#### [WHAT THE TASK REQUIRES]
Check each line of the data below for the string "period". Then give the number of lines that have it, without anything else.

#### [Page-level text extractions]
=== Begin Enclosure ===
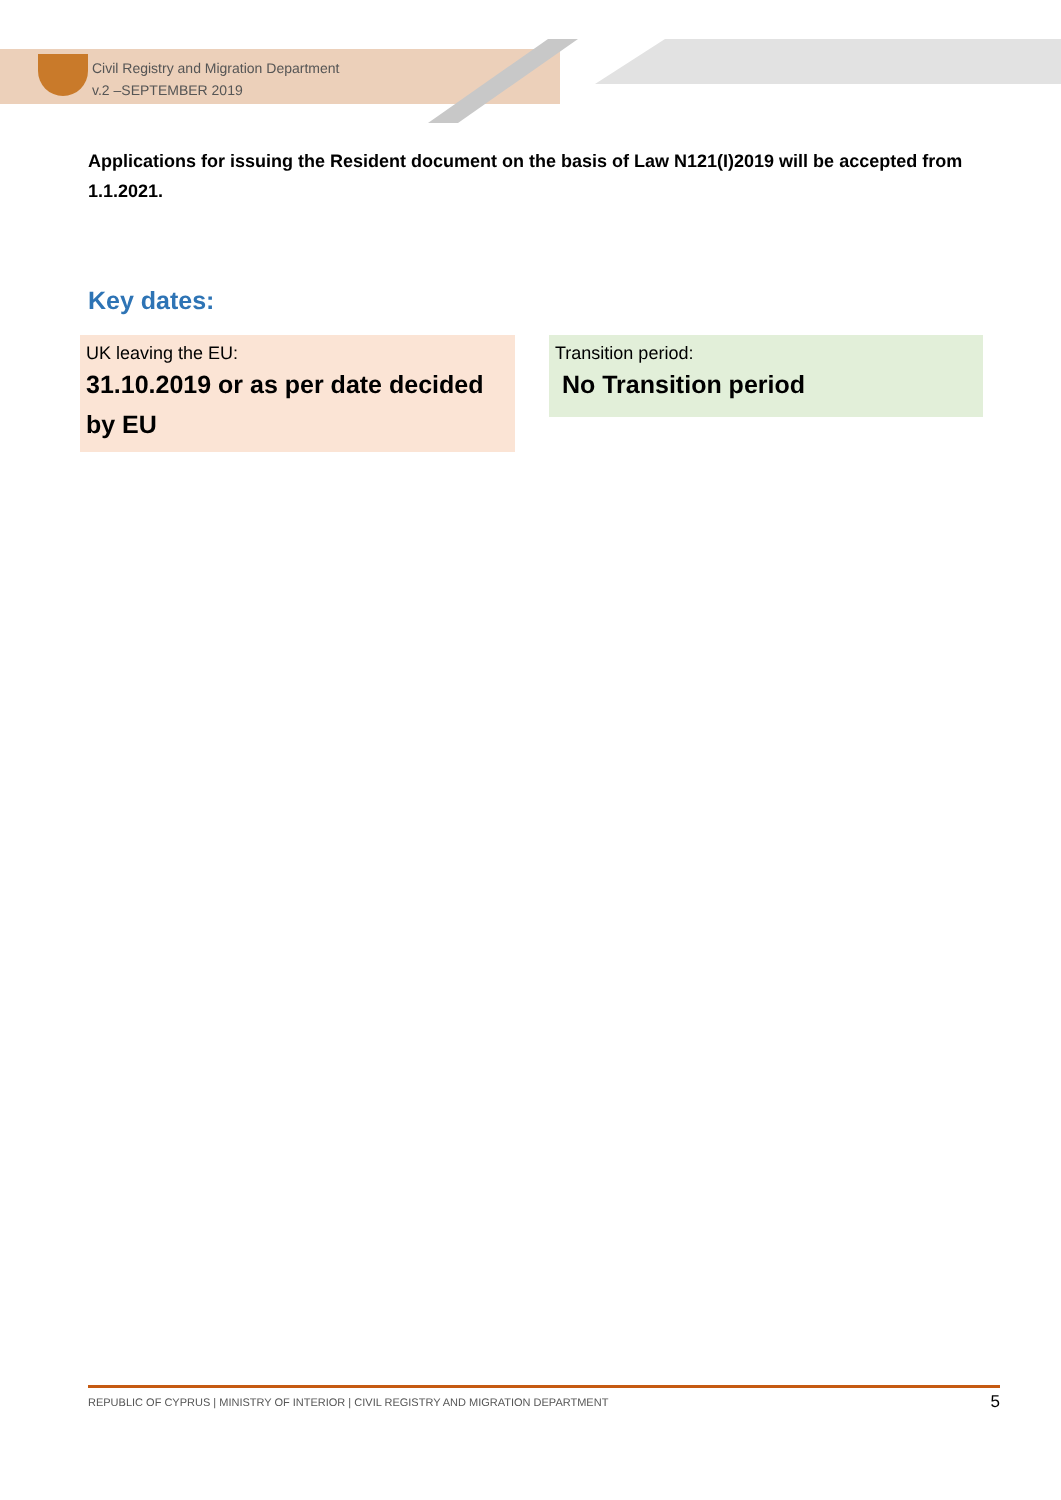Civil Registry and Migration Department
v.2 –SEPTEMBER 2019
Applications for issuing the Resident document on the basis of Law N121(I)2019 will be accepted from 1.1.2021.
Key dates:
UK leaving the EU:
31.10.2019 or as per date decided by EU
Transition period:
No Transition period
REPUBLIC OF CYPRUS | MINISTRY OF INTERIOR | CIVIL REGISTRY AND MIGRATION DEPARTMENT 5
=== End Enclosure ===
#### [TASK RESULT]
2